Children completed the initial drawing with their parent at home. While parents were invited to video record their child undertaking the drawing task and responding to questions about the drawing, it is possible that the presence of their parent influenced their responses. Similarly, when they met with the interviewer for phase 2, their responses may have been influenced by the lack of familiarity with her and/or their parent's presence. The interviewer was a highly experienced SLT and engaged in rapport building before asking interview questions; however, children's experience and comfort level talking about their intervention and their feelings about talking may have impacted their ability and motivation to respond.
X Conclusion
Evidence-based practice includes the perspective of the client. Children can reflect on their emotions, thoughts, and feelings – including about speech and language therapy. This study provides further evidence of children's ability to reflect and talk about their emotions as they relate to intervention. Their insights align with the active ingredients of intervention identified in taxonomies of intervention. Most children found intervention to be a positive experience and enjoyed interacting with the therapists – but some provided insights about the transitions to and within intervention, the environment and the time for intervention. This research shows the importance of involving children as an active participant and incorporating their voice in matters concerning their wellbeing, including in speech and language intervention.
Footnotes
Acknowledgments
The research team acknowledges the support of the Once Upon a Time Foundation (OUAT) in the United States who provided funding for this research, as well as the other research teams funded by the OUAT Foundation who provided support for this project in the recruitment of participants. The team acknowledges especially the children and families who participated in this research project and generously shared their time and perspectives.
Author contributions
AC, JM, and SM were chief investigators on the project, co-designed the project, and supported implementation. JM undertook data analysis of the drawings and led the writing of this manuscript. AC and SM undertook analysis and writing for this paper. AC led the implementation of the study, including ethics approval, and some data collection. MI undertook the majority of the data collection with support from CT, who also de-identified and input data into storage systems and provided input into the analysis. C(A)W provided consultation throughout the project and advice in the data analysis.
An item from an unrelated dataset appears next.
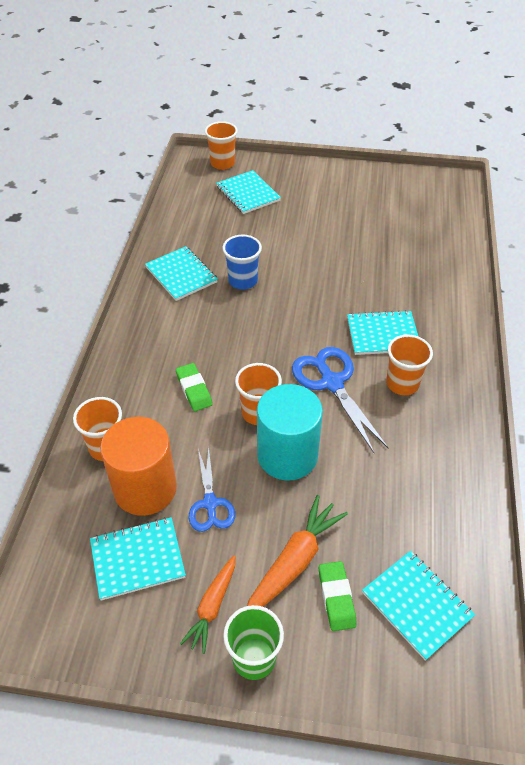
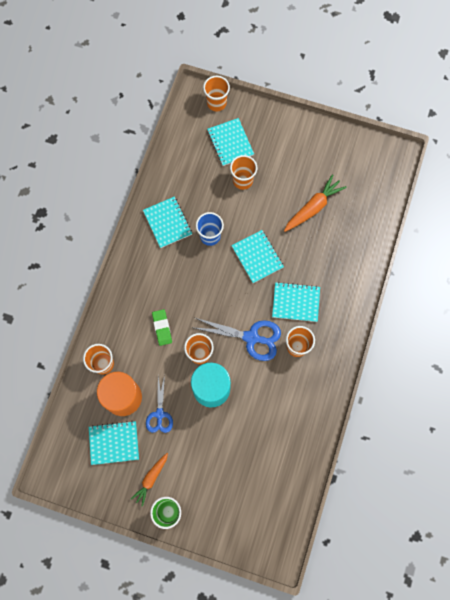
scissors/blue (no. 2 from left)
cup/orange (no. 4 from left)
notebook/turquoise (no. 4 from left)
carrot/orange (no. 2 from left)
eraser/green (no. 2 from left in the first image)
Data availability statement
The participants in this research did not provide consent for their data to be shared more broadly and so the data is not available for researchers beyond the research team.
Declaration of conflicting interest
The author(s) declared the following potential conflicts of interest with respect to the research, authorship, and/or publication of this article: Sharynne McLeod is a contributing author of this paper and guest editor of the special issue for which it has been submitted.
Ethical approval and informed consent statements
The Human Research Ethics Committee at Australian Catholic University approved this research (approval: 2023-3256H). Parents provided signed written consent for their children to participate and consent was confirmed with them verbally at the commencement of the interview with their child. Children provided assent to participate.
Funding
The author(s) disclosed receipt of the following financial support for the research, authorship, and/or publication of this article: This work was financially supported by the Once Upon a Time Foundation.